Non contents de maîtriser les flux migratoires, les préfectures et le gouvernement de « l’ère Sarkozy » ont donc entrepris de « maîtriser » l’accès à la nationalité française : des milliers de personnes qui remplissent manifestement les conditions pour devenir françaises se voient aujourd’hui refuser cet accès sans vraiment en comprendre les raisons. Ces raisons, on les trouve en fait dans les « fiches pédagogiques » élaborées par la Daic (direction de l’accueil, de l’intégration et de la citoyenneté) à l’intention des agents des préfectures et restées confidentielles jusqu’à ce que leur contenu soit révélé par le rapport Mennucci.

Au-delà des chiffres, l’analyse des motifs de rejet est consternante [2] : situation irrégulière remontant à des lustres ; hébergement dans le passé d’un conjoint en situation irrégulière alors même, au surplus, que les membres de la famille ne sont pas visés par le délit d’aide au séjour irrégulier ; non-paiement ou retard dans le paiement de tel ou tel impôt alors qu’il s’agit de litiges mineurs et anciens avec le fisc qui ont donné lieu à régularisation… voire à la reconnaissance par le fisc lui-même de sa propre erreur. À cela s’ajoutent les réponses jugées « mauvaises » aux questions insidieuses posées au cours de l’entretien dit d’assimilation et qui visent à piéger exclusivement les postulants musulmans ou supposés tels : « que pensez-vous de l’interdiction du port du foulard à l’école ? », « des horaires réservés aux femmes dans les piscines publiques ? », « voyagez-vous sans votre mari ? »

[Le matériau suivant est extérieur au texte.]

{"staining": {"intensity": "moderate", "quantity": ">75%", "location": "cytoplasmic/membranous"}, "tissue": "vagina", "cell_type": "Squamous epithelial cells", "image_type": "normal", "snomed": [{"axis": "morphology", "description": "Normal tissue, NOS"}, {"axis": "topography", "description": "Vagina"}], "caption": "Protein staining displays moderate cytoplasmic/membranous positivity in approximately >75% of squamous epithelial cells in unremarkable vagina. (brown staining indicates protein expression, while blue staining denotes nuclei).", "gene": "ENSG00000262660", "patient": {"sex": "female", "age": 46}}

La circulaire du 16 octobre 2012 risque d’être très insuffisante pour endiguer cette dérive. Une simple circulaire ne pouvait certes abroger le système résultant des textes législatifs et réglementaires. Mais rien, à sa lecture, ne permet de penser que le gouvernement envisage de réformer fondamentalement le dispositif mis en place par ses prédécesseurs : ni la compétence des préfectures, ni le mode d’appréciation de la connaissance du français par voie de tests, qui rehausse mécaniquement le niveau des exigences linguistiques requises et renchérit le coût de la naturalisation, ni l’obligation de connaître l’histoire, la culture et la société françaises, ni celle d’adhérer aux principes et valeurs essentiels de la république. Les assouplissements proposés, dont la plupart figuraient déjà dans une circulaire du 12 mai 2000 sont limités : ne pas écarter systématiquement de la naturalisation des personnes momentanément au chômage ou titulaires d’un CDD, ou réserver un « examen attentif » aux demandes émanant de jeunes entrés en France avant l’âge de quinze ans et y ayant suivi une scolarité d’au moins cinq ans ; ne plus considérer les périodes passées en séjour irrégulier comme un critère conduisant à refuser systématiquement la naturalisation (l’adverbe « systématiquement » laisse malgré tout augurer qu’on continuera à trouver des refus motivés de cette façon). Il n’est rien dit en revanche du motif si fréquemment utilisé à l’appui des décisions d’ajournement : le fait d’avoir hébergé des proches, ou même son conjoint, en situation irrégulière des années auparavant.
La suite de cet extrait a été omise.